6. Advantages of Oil-Immersed Transformers

• ✅ Superior Cooling: Oil conducts heat better than air, allowing for higher load capacity.
• ✅ Longer Lifespan: Well-maintained units can operate for 30+ years.
• ✅ Higher Efficiency: Especially in high-load scenarios.
• ✅ Cost-Effective: Lower initial and operational costs compared to dry-type units.
• ✅ Scalability: Can be custom-designed for small distribution or large power applications.

7. Applications of Oil-Immersed Transformers

Oil-immersed transformers are found across a range of sectors:

• Utility Power Grids – Mainstay in regional transmission and distribution transformer substations.
• Industrial Plants – Power voltage transformers that drive heavy machinery.
• Renewable Energy – Used in solar farms and wind power installations to connect to the main grid.
• Railway Electrification – Ensures stable power delivery to high-speed systems.
• Commercial Complexes – Outdoor installations supporting large commercial infrastructure.

8. Maintenance and Safety Considerations

Despite their durability, oil-immersed transformers require:

• Routine oil testing (dielectric strength, water content, acidity)
• Thermal imaging to detect hot spots
• Sealing checks to prevent moisture ingress
• Buchholz relay monitoring for gas build-up in conservator-type units

With proactive maintenance, potential faults can be identified early, preventing failures and costly downtimes.

The oil-immersed transformer remains an integral part of modern power distribution infrastructure.

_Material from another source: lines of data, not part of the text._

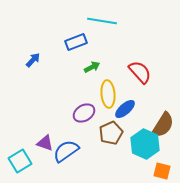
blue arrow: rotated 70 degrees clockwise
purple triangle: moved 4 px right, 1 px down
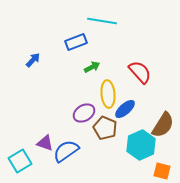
brown pentagon: moved 6 px left, 5 px up; rotated 25 degrees counterclockwise
cyan hexagon: moved 4 px left, 1 px down; rotated 12 degrees clockwise
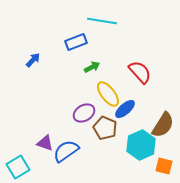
yellow ellipse: rotated 32 degrees counterclockwise
cyan square: moved 2 px left, 6 px down
orange square: moved 2 px right, 5 px up
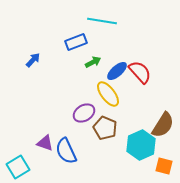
green arrow: moved 1 px right, 5 px up
blue ellipse: moved 8 px left, 38 px up
blue semicircle: rotated 80 degrees counterclockwise
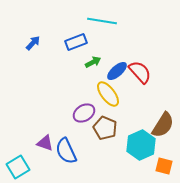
blue arrow: moved 17 px up
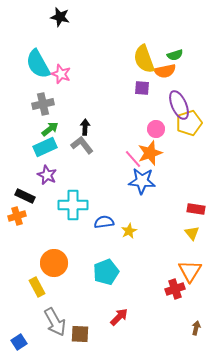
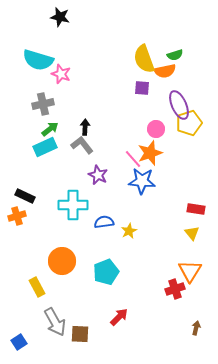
cyan semicircle: moved 4 px up; rotated 44 degrees counterclockwise
purple star: moved 51 px right
orange circle: moved 8 px right, 2 px up
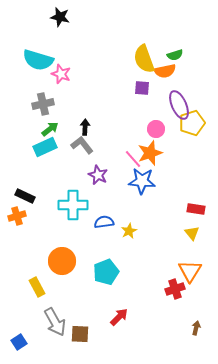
yellow pentagon: moved 3 px right
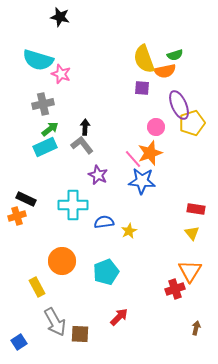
pink circle: moved 2 px up
black rectangle: moved 1 px right, 3 px down
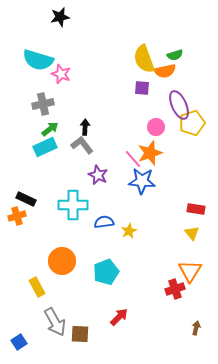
black star: rotated 24 degrees counterclockwise
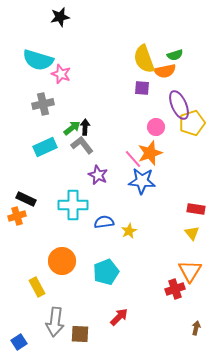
green arrow: moved 22 px right, 1 px up
gray arrow: rotated 36 degrees clockwise
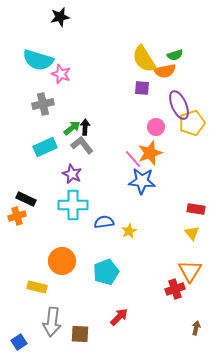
yellow semicircle: rotated 12 degrees counterclockwise
purple star: moved 26 px left, 1 px up
yellow rectangle: rotated 48 degrees counterclockwise
gray arrow: moved 3 px left
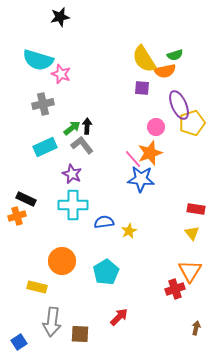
black arrow: moved 2 px right, 1 px up
blue star: moved 1 px left, 2 px up
cyan pentagon: rotated 10 degrees counterclockwise
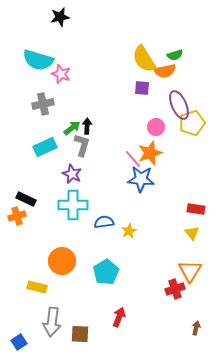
gray L-shape: rotated 55 degrees clockwise
red arrow: rotated 24 degrees counterclockwise
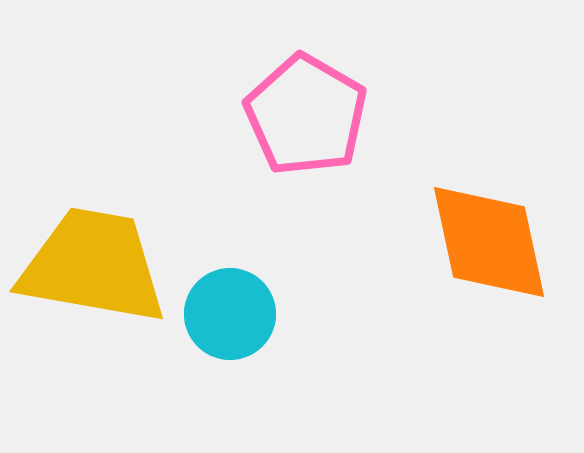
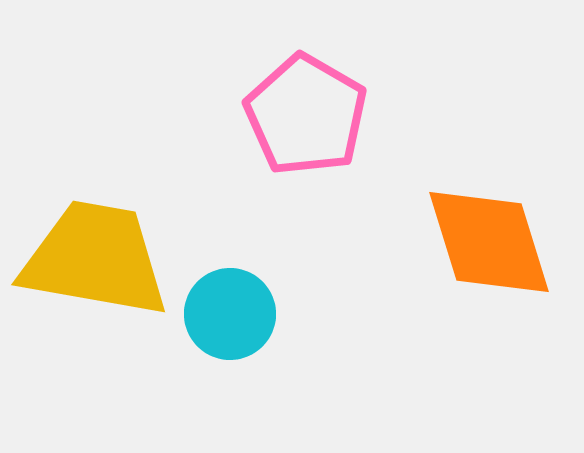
orange diamond: rotated 5 degrees counterclockwise
yellow trapezoid: moved 2 px right, 7 px up
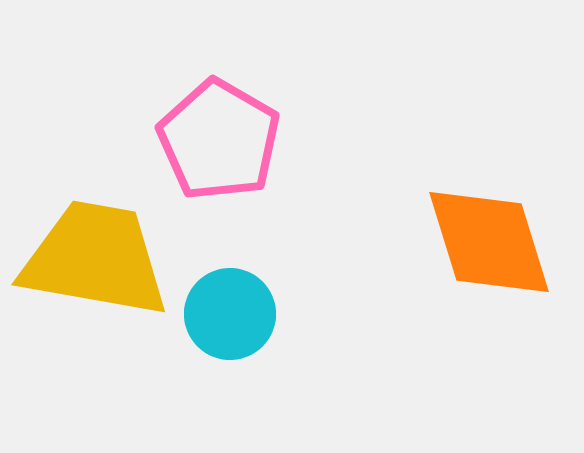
pink pentagon: moved 87 px left, 25 px down
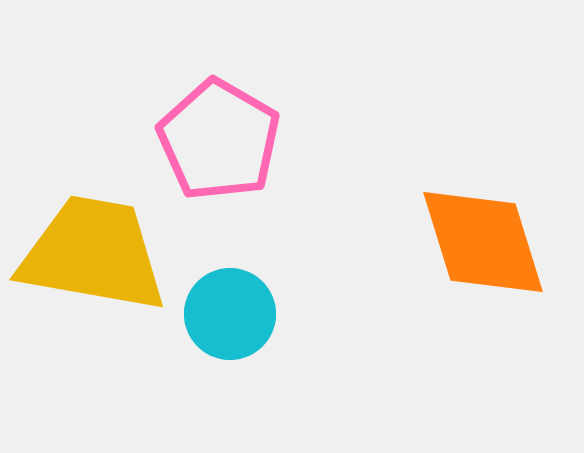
orange diamond: moved 6 px left
yellow trapezoid: moved 2 px left, 5 px up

With unmatched cooling efficiency, reliable performance, and broad applicability, these oil-filled transformers are irreplaceable in many high-demand environments.

While dry type transformers offer safety and indoor use advantages, oil-immersed units dominate where performance, longevity, and cost-effectiveness are prioritized.

As energy demands grow and power networks evolve, understanding the working principle of oil immersed transformers and their applications is key for engineers, project developers, and energy professionals.